Plataformas de Streaming de Jogos: qual é a melhor?

O streaming é o futuro dos jogos eletrônicos. Logo mais, acessar seus games será tão fácil quanto assistir  filmes ou escutar música. Permitir que o jogador conecte-se a um dispositivo e escolha um jogo disponível em um catálogo, sem a necessidade de realizar downloads ou obter versões em mídias físicas. É isso o que as grandes empresas dos ramos eletrônicos esperam proporcionar com a iniciativa dos jogos via streaming.

De onde vieram os streamings de jogos?

Mas o projeto é antigo. Desde o final da década de 2000, serviços como Gaikai e OnLive já engatinhavam na área ao oferecer jogos que rodavam em servidores externos, transmitindo apenas as imagens aos usuários. Dessa forma, era fácil desfrutar de gráficos complexos em dispositivos com rendimentos menores.

Os jogos rodavam em celulares e computadores com capacidades de processamento mais básicos. A dependência de uma boa conexão com a internet, por outro lado, prejudicava o serviço. As transmissões chegavam aos usuários em uma qualidade muito inferior àquela alcançada pelo processamento local.  

Mas as iniciativas permaneceram pioneiras.
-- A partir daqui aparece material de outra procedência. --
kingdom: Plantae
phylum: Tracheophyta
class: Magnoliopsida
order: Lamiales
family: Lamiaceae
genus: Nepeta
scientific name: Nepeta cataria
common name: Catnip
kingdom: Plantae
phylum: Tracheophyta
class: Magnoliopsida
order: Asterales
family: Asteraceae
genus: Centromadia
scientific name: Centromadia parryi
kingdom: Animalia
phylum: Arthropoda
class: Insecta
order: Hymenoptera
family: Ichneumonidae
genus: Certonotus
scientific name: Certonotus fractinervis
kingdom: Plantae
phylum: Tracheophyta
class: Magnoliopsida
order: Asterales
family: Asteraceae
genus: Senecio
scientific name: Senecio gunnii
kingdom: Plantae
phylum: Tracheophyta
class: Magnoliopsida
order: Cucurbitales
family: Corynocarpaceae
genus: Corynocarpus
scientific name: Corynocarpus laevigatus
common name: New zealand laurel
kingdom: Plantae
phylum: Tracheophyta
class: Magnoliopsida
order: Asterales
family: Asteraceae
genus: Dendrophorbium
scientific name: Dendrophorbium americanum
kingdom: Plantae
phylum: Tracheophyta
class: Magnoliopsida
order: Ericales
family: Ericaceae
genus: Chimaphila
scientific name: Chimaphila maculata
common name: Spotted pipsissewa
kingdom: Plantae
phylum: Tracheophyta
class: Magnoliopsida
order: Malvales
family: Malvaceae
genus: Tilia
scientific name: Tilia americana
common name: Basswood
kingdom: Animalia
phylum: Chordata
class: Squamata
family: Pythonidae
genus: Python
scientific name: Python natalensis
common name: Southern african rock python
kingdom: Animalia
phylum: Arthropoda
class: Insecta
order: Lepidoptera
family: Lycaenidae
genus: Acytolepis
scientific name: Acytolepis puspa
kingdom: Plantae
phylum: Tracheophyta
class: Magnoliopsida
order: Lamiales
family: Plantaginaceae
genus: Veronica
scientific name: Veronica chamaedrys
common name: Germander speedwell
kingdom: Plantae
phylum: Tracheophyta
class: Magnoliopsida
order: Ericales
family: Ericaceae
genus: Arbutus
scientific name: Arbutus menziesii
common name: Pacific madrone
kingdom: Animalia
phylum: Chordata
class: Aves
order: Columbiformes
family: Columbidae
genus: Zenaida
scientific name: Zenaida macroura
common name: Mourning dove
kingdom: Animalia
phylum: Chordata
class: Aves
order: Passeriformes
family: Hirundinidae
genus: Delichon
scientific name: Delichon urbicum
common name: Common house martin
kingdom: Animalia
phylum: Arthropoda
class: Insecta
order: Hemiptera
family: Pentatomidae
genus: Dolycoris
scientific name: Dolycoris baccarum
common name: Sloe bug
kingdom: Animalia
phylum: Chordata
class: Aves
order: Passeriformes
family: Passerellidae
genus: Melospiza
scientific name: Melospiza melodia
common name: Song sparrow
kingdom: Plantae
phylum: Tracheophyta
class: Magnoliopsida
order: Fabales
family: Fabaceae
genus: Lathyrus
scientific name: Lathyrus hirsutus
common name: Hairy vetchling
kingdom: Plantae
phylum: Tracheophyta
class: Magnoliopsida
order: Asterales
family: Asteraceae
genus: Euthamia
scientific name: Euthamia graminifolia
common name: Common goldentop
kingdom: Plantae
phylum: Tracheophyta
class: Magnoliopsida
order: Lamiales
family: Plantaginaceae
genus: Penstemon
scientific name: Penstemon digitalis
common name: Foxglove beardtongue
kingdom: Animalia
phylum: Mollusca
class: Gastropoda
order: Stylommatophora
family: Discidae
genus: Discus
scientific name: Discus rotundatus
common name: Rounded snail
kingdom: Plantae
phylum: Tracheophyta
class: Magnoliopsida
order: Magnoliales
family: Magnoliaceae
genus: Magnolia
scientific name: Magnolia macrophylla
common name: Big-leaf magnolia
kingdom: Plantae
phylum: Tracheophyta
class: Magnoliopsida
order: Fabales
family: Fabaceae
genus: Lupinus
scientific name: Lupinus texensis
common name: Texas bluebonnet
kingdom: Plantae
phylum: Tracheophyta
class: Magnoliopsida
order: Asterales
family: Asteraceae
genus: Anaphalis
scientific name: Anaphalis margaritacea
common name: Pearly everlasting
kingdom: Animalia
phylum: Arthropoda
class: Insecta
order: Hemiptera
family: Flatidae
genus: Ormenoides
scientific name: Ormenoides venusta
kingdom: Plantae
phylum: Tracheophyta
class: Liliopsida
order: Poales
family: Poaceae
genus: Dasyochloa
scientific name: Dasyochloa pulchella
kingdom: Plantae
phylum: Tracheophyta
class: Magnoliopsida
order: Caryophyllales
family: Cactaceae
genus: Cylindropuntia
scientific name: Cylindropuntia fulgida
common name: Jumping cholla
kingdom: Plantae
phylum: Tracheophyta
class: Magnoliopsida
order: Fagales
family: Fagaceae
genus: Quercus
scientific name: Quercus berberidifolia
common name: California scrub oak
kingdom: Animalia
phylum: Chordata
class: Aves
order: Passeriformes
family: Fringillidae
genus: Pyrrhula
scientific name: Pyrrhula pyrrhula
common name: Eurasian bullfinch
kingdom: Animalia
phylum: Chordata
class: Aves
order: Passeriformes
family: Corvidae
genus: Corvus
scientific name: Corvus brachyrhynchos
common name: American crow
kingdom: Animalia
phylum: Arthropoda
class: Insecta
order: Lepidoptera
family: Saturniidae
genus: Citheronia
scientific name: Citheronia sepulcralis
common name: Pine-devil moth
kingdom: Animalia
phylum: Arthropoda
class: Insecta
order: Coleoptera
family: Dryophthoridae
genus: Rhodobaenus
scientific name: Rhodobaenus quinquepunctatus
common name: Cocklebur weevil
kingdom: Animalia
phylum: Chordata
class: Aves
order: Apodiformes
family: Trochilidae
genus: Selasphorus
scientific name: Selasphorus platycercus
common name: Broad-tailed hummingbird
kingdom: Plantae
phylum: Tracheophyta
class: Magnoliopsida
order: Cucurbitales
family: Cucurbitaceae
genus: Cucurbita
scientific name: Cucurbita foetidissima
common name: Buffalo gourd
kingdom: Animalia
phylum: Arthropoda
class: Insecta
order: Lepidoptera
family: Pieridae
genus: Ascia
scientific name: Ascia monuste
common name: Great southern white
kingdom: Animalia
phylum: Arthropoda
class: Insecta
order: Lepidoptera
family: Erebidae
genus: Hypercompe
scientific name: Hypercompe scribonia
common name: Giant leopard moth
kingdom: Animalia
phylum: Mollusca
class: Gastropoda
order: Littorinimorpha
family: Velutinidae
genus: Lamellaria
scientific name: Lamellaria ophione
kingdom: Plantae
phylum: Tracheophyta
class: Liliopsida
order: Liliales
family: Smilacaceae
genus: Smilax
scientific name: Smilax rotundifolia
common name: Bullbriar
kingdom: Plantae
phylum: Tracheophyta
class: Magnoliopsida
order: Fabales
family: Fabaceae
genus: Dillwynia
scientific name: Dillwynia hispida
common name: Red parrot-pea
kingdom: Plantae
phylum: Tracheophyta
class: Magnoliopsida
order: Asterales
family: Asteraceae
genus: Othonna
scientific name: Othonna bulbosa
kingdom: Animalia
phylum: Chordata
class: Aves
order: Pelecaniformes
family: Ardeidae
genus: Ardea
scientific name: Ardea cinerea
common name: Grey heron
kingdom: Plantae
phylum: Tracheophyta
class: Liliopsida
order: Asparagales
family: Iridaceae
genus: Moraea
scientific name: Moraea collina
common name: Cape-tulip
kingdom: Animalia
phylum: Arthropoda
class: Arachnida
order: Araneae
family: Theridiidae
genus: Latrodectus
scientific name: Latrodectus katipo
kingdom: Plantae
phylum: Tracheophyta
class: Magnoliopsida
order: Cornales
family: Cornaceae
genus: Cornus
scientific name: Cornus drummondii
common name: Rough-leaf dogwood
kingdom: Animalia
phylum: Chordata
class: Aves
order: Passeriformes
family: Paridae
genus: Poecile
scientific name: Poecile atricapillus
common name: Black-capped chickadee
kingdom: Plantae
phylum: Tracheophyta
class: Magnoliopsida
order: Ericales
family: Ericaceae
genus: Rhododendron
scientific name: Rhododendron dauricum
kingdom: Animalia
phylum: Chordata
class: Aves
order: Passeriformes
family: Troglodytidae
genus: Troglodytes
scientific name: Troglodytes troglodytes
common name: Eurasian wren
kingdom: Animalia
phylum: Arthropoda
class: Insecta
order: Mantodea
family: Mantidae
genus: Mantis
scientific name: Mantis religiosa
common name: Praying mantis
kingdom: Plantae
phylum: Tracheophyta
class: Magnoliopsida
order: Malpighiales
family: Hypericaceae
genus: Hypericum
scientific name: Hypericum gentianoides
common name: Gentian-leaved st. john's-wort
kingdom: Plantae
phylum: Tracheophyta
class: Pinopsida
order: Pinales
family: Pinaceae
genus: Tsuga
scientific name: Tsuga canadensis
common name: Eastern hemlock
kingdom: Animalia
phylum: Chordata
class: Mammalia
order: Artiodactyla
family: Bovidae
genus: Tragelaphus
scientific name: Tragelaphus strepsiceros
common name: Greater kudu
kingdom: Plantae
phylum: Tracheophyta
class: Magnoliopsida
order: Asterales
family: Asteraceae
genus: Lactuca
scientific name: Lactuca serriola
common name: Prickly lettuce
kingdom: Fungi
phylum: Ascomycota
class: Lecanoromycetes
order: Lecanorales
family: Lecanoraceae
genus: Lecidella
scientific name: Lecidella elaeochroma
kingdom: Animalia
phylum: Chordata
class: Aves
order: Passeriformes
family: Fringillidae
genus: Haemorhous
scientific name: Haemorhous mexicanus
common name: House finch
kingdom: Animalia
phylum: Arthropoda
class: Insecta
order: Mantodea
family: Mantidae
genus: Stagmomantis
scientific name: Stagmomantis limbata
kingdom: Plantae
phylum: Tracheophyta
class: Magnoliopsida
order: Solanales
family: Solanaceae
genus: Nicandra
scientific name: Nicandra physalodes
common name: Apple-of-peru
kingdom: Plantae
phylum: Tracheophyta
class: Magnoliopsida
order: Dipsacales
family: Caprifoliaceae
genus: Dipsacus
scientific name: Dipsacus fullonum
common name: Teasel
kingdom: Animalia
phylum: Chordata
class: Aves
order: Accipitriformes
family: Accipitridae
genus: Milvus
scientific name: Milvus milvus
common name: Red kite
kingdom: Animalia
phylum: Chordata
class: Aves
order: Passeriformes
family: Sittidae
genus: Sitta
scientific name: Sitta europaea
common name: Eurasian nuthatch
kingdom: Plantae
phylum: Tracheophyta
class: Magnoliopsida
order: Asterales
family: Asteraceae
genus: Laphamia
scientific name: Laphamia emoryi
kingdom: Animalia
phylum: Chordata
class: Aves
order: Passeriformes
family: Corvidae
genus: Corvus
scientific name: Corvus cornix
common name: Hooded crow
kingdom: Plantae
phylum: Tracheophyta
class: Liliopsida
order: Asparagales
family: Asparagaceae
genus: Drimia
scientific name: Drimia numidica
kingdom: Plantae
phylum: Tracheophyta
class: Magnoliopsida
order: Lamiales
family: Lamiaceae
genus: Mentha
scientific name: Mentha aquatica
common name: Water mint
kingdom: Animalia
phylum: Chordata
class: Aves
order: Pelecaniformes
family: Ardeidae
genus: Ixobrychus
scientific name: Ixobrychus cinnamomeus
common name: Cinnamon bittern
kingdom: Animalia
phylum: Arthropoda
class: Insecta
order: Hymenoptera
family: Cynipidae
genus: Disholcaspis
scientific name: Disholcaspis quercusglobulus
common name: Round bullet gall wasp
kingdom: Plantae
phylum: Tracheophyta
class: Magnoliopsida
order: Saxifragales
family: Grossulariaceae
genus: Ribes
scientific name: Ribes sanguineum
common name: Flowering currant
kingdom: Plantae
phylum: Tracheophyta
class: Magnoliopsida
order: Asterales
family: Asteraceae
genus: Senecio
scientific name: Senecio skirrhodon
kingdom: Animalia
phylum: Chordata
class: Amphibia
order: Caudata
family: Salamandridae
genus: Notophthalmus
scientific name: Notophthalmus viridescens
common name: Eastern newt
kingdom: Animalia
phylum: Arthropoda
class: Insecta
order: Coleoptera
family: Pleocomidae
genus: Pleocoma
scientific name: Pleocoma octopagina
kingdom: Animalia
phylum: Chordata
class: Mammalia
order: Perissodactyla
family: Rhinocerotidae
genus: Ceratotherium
Alguns anos mais tarde, o Gaikai foi adquirido pela Sony e deu origem ao serviço PlayStation Now. Do mesmo modo, a desativação OnLive em 2015 também rendeu patentes de sua tecnologia às criações da multinacional japonesa. Desde então, as indústrias de games têm se voltado para migrar seus produtos para plataformas que funcionam de formas semelhantes aos serviços como Netflix e Spotify. O armazenamento em servidores remotos é, certamente, o que se espera do futuro da área.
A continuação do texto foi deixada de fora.